Let r be a \(\mathsf {read}\)() operation invoked at time \(t^\prime \). Let w be the last k-valid \(\mathsf {write}\) that happened before r at time \(t<t^\prime \). At t, the longest chain read by w is \(\mathcal {B}^{\prime }\). By the the \(\tau \)-delivery property of the \(\mathsf {boradcast}\) primitive, then in the worst case at time \(t+\tau \), chain \(\mathcal {B}\) reaches every miner in the system, and in particular the reader. Any \(\mathsf {read}\)() invoked at \(t^\prime \ge t+\tau \) verifies the k-coherency property. Note that a \(\mathsf {read}\)() operation invoked at \(t \le t^\prime < t+\tau \) may return the last k-valid write that happened before w. This ends the proof of the lemma.

The following theorem is a direct consequence of the three above lemmata.

Theorem 3

DLR-Algorithm satisfies the DLR specification under the hypothesis that each \(\mathsf {read}\) is invoked after that \(\tau \) time units have elapsed since the last k-valid \(\mathsf {write}\).

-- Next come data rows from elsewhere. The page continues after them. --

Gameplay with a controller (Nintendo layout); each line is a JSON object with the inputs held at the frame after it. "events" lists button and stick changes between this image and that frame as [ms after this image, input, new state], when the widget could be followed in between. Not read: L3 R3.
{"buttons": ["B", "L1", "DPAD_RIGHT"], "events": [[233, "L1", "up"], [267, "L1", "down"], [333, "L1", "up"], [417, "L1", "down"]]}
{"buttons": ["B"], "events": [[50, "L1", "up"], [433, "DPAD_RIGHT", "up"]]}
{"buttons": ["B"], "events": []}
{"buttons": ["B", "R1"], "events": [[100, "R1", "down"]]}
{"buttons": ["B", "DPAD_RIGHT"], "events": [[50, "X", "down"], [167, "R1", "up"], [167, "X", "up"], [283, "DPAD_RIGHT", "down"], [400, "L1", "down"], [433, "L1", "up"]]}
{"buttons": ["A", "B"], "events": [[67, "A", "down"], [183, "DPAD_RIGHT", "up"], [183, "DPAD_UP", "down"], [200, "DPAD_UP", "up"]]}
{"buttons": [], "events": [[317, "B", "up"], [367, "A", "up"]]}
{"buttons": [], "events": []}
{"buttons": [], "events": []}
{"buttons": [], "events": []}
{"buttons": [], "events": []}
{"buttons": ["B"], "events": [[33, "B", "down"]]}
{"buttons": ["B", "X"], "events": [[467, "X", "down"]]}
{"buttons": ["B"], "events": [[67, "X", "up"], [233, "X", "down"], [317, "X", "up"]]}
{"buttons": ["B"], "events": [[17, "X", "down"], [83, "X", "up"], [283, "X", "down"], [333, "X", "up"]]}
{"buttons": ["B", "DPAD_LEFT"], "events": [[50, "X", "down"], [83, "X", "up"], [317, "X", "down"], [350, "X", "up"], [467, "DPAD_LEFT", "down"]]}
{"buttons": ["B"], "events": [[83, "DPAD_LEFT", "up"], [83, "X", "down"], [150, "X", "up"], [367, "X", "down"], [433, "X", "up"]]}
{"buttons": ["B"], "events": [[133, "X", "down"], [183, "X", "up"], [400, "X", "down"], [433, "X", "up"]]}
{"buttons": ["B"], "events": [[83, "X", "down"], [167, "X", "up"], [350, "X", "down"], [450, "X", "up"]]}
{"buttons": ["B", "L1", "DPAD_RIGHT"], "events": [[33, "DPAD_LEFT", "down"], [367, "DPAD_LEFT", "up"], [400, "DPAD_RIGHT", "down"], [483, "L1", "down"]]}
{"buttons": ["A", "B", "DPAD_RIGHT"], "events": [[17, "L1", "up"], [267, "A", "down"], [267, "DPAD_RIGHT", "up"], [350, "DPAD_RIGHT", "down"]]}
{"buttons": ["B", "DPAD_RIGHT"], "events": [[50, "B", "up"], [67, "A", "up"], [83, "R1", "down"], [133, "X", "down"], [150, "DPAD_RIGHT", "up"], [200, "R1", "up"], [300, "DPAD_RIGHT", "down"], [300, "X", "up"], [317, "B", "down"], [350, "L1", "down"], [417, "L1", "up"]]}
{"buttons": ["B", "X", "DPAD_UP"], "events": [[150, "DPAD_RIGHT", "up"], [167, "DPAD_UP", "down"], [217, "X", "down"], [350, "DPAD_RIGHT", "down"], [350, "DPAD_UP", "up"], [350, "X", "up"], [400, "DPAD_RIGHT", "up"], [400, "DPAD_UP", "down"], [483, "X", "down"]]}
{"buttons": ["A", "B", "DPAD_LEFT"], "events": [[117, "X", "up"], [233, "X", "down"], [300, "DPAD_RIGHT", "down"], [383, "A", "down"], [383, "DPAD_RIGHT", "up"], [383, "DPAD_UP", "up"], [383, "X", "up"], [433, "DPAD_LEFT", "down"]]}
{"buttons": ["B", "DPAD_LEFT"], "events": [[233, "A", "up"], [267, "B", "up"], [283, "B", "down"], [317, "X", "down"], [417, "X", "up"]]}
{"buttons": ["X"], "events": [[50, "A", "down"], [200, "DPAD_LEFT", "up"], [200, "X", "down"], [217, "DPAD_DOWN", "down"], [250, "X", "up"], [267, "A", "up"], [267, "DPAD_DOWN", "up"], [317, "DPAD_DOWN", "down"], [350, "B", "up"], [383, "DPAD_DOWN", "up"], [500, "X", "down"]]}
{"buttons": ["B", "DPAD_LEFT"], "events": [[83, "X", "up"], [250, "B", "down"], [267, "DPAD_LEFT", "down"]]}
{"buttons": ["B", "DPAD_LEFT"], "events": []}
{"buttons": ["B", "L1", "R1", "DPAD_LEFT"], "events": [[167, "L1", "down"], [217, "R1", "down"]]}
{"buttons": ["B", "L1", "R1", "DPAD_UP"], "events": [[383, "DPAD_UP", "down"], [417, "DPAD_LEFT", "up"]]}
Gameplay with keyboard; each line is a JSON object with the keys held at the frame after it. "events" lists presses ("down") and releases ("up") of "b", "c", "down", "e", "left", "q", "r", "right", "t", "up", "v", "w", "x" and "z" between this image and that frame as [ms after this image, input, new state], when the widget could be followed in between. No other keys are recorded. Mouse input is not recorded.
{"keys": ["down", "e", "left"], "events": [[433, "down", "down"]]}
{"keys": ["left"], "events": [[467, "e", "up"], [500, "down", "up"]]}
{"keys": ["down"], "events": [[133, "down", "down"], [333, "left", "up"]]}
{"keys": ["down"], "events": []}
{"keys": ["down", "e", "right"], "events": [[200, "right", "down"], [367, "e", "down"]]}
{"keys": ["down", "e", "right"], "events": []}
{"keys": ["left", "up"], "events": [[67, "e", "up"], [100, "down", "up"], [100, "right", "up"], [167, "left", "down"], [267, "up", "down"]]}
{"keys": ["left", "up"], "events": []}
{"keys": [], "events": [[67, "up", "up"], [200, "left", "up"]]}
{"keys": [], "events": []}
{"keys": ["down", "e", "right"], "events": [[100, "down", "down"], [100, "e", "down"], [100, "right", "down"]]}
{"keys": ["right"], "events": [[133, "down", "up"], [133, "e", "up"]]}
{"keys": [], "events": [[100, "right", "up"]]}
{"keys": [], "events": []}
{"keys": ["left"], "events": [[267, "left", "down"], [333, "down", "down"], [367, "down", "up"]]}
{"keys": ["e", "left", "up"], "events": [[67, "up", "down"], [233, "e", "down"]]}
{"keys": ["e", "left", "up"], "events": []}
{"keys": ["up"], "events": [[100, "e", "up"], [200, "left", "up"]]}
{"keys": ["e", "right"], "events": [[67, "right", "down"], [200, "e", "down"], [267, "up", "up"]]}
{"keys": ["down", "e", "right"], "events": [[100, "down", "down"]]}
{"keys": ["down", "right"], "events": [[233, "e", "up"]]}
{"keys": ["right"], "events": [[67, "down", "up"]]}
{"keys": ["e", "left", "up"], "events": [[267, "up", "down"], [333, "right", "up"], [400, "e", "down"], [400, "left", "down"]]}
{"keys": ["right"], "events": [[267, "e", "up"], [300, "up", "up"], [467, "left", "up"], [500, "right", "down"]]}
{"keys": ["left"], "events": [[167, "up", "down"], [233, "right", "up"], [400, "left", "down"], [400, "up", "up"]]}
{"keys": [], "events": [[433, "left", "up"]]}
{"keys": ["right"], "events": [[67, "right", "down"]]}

Note that when reads are invoked without any constraints the DLR-Algorithm does not satisfy the k-coherency.

6 Conclusions and Open Questions

In this paper we have shown that classical distributed shared registers do not capture totally the behaviour of Bitcoin ledger, which has led us to propose a specification of a distributed ledger register with a regular flavour.

We have then proven that the blockchain maintenance of Bitcoin satisfies the distributed ledger register specification under strict conditions and only in partially synchronous systems. The first conclusion of our study is that Bitcoin does not implement strong coherency criteria even in partially synchronous systems. This finding explains the constant adjustments that Bitcoin experienced since its creation.

Our paper opens several research directions. The implementation of the distributed ledger register with strong coherency guarantees (i.e. similar to the linearisability) in a adversarial asynchronous environment is a real challenge that might be mitigated by relying on tools such as k-quorums abstraction defined in [2]. Another interesting research direction is the identification of the minimal building blocks necessary to implement a blockchain-based transactional system in an adversarial model.